Election Prediction Markets
The Iowa Electronic Markets (IEM) trades real money in bets on future cultural events. Prediction markets sell contracts for an easily decidable future event (someone wins an election, a commodity hits a certain price, a movie sells X number of tickets). If that contract comes true, the different between what the price of the contract was when bought and its full price will be pocketed by the winner. So if $1 contracts for Bill Clinton winning the election were selling for 35 cents when you bought them, you would have profited 75 cents after the election.
Outside of the IEM most US predictions markets trade with token money to escape uncertain gambling and investor laws, which may prohibit real money trades. But in all prediction markets the price of a contract is decided by the collective demand, or in other words, by the collective mind. Outcomes with low expectations earn a low price. If you are a contrarian you can buy low value, low-expectation contracts, and if conventional wisdom is wrong (at that time), you’ll gain.
But the odd thing is that in these markets, the conventional wisdom of the crowd is usually right.
Even with token money, prediction markets have proven to be extremely reliable forecasters. Using real money, the Iowa Electronic Market for presidential elections has been uncannily accurate for many decades. According to Business Week article 12 years ago,
[IEM] predicted the vote totals of the past two Presidential elections within two-tenths of a percentage point, outperforming national polls. It also has closely tracked elections overseas, never wavering from Boris Yeltsin, for instance, as he won reelection in Russia.

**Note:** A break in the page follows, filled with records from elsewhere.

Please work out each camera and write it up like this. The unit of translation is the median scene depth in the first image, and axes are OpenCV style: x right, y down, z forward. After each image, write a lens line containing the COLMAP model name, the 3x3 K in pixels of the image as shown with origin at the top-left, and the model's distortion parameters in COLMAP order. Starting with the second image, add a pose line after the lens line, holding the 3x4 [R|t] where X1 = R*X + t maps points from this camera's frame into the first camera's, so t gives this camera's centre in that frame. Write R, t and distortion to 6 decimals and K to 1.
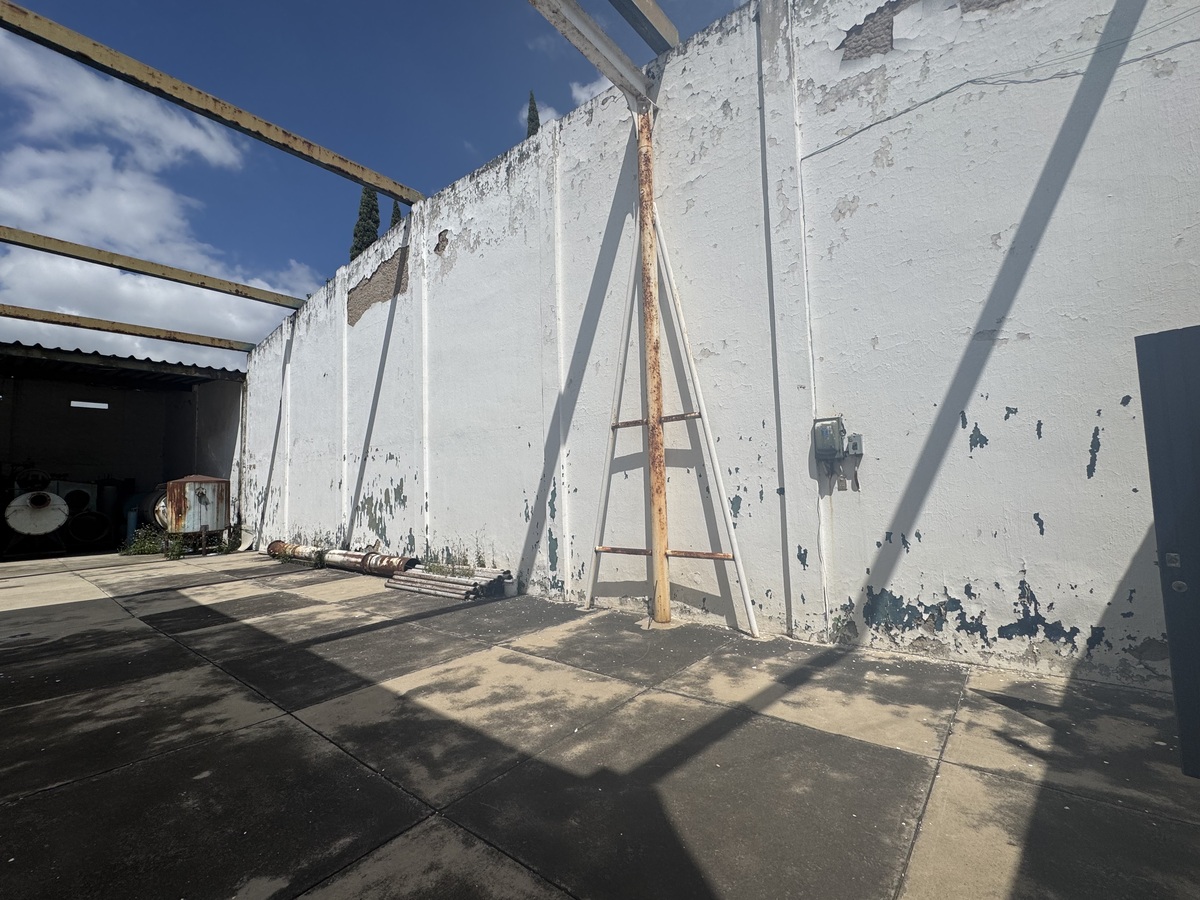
lens RADIAL K [[519.9, 0, 600.0], [0, 519.9, 450.0], [0, 0, 1]] dist [-0.003712, 0.000485]
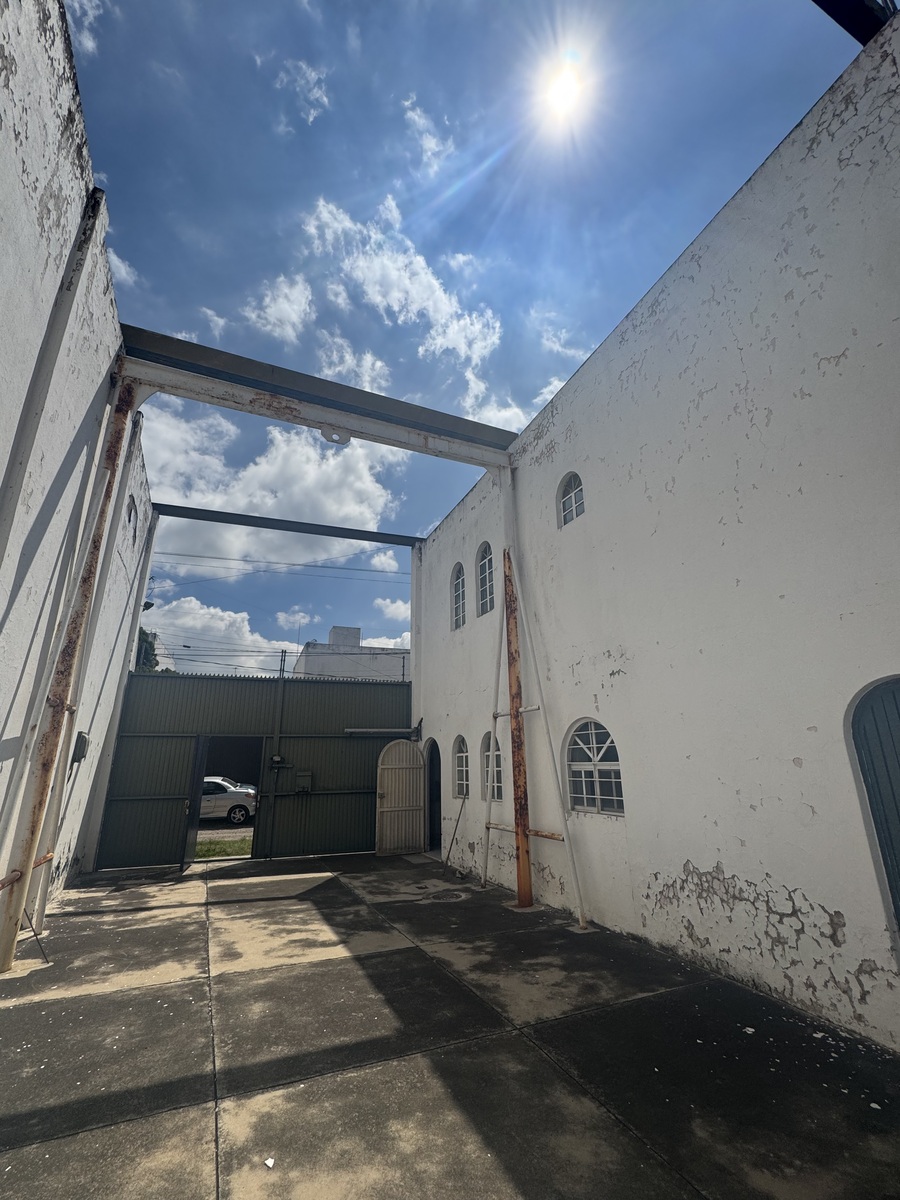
lens RADIAL K [[519.9, 0, 450.0], [0, 519.9, 600.0], [0, 0, 1]] dist [-0.003712, 0.000485]
pose [[-0.898897, 0.165783, 0.405586, -1.045423], [0.001336, 0.926690, -0.375823, 0.132134], [-0.438158, -0.337284, -0.833221, 1.823477]]
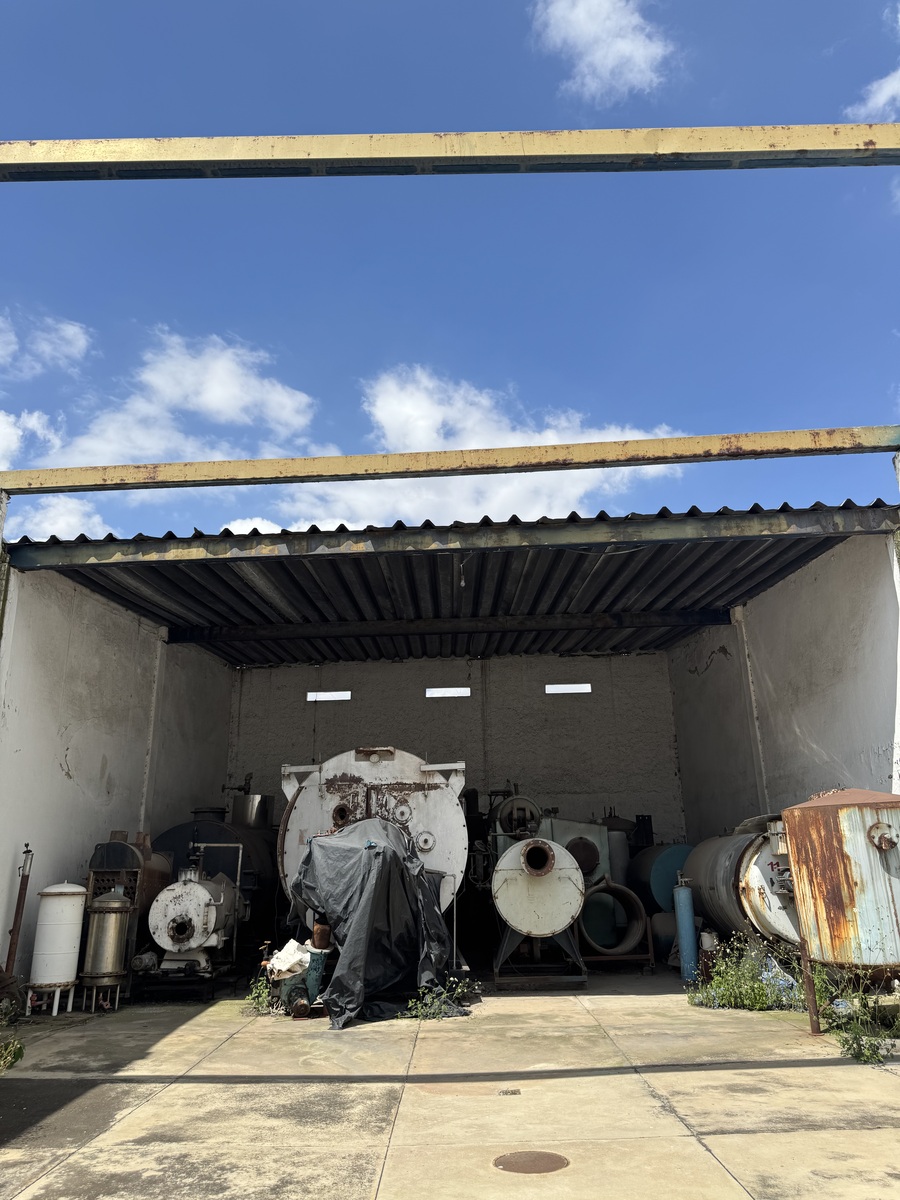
lens RADIAL K [[823.5, 0, 450.0], [0, 823.5, 600.0], [0, 0, 1]] dist [0.032452, -0.000747]
pose [[0.638746, -0.220842, -0.737043, -1.528032], [0.063839, 0.969832, -0.235268, 0.119436], [0.766765, 0.103225, 0.633574, 1.268979]]
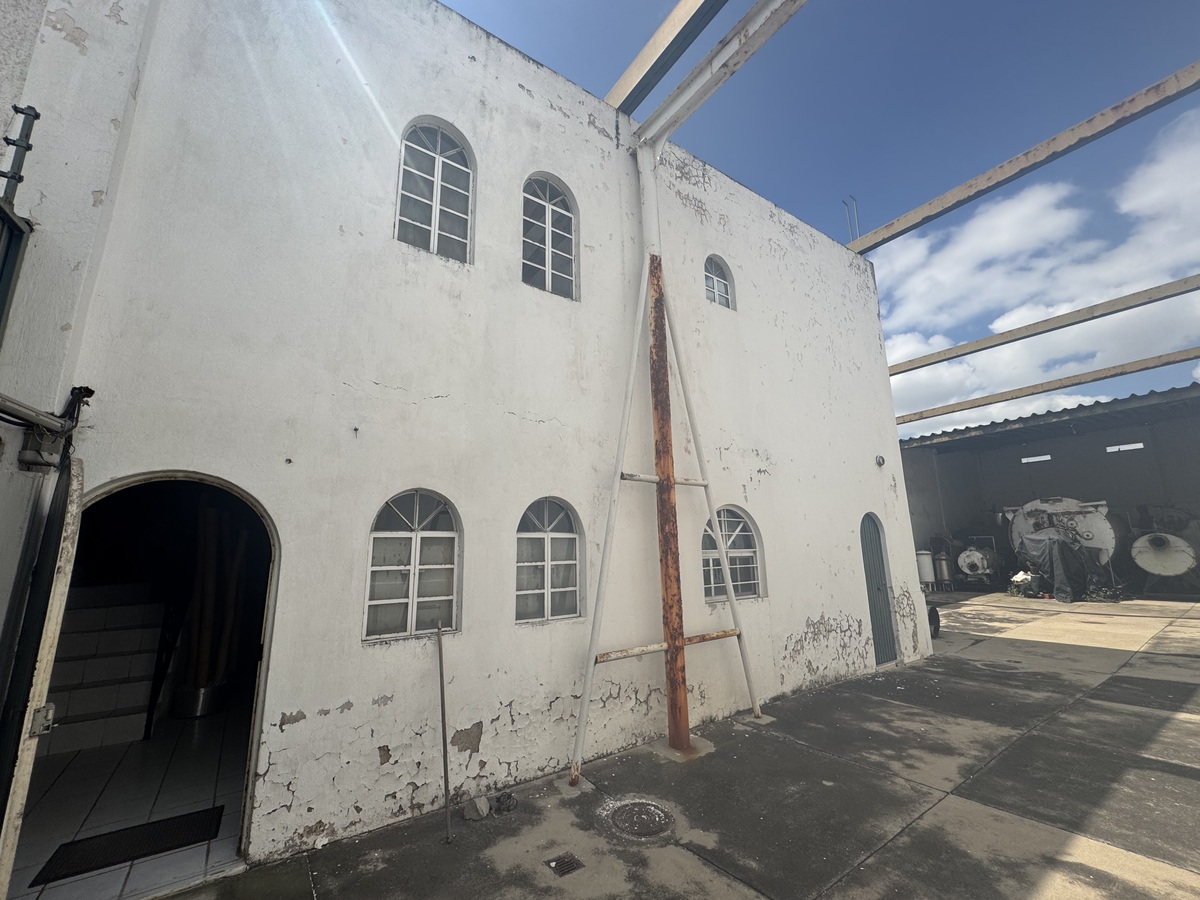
lens RADIAL K [[479.6, 0, 600.0], [0, 479.6, 450.0], [0, 0, 1]] dist [-0.002269, 0.000651]
pose [[-0.254275, -0.169096, -0.952235, 0.409270], [0.100340, 0.974670, -0.199874, -0.008442], [0.961913, -0.146370, -0.230868, 0.504786]]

in October 2006, CNN Money reported IEM’s predicted outcome for the mid-term elections, which was then a month away:
The Iowa Electronic Market, which offers contracts on the outcomes of political and economic events, says the percentage of investors in the 2006 Congressional Control market believing Republicans will hold full control of Congress has dropped to 39 percent from 58.5 percent on Sept. 28, when news was revealed about Rep. Mark Foley’s correspondence with pages. Those believing the Democrats will take full control of Congress have risen to 22.9 percent from 11.2 percent Sept. 29, the day the Florida Republican resigned.
The IEM market detected the swing in political moods that resulted in the Republican loss of Congress.
A few years earlier, in the summer of 2004, the IEM favored a Bush re-election win even when the pundits and polls showed Kerry in the lead. This out-of-sync prediction so puzzled many observers that some wondered (Salon article) if the IEM was systemically biased towards Republicans. But again, it was not bias, but simply accurate prediction; the IEM was uncannily accurate in forecasting Bush’s win.
So what about this year’s presidential election? What does the oracle of the IEM say about the prospects of a Democrat or Republican president in 2008? As of yesterday, here are the price of contracts for each. It is still a close race, with the price of a Democrat president (blue) slightly higher than a Republican one (red). Of course we are 9 months away.
The price of party candidates is a lot more interesting. Below is the graph of the price of each of the major Democrat nominees winning the nomination. The recent double reversal between Clinton and Obama is clear, as is the sinking possibilities of the other contenders.
But the zig zags of the Democrats pale with the mess in the Republicans. Their prices are all over the map with very little clear trajectory, until very recently. For the first time, the price of a Republican candidate (McCain) breaks the 50 cent (half of the $1 value) threshold, while the others are sinking rapidly. According to the collective wisdom of the IEM, as of yesterday, the only other Republican in the race is Romney.
Anything can happen in the next 9 months. The IEM doesn’t see the future. It is merely a very quantifiable measure of aggregate expectations now. But because real money is at risk, people tend to bet on what they think will happen, vs. what they want to happen, and in aggregate, this method seems to yield better forecasts than polls or pundits.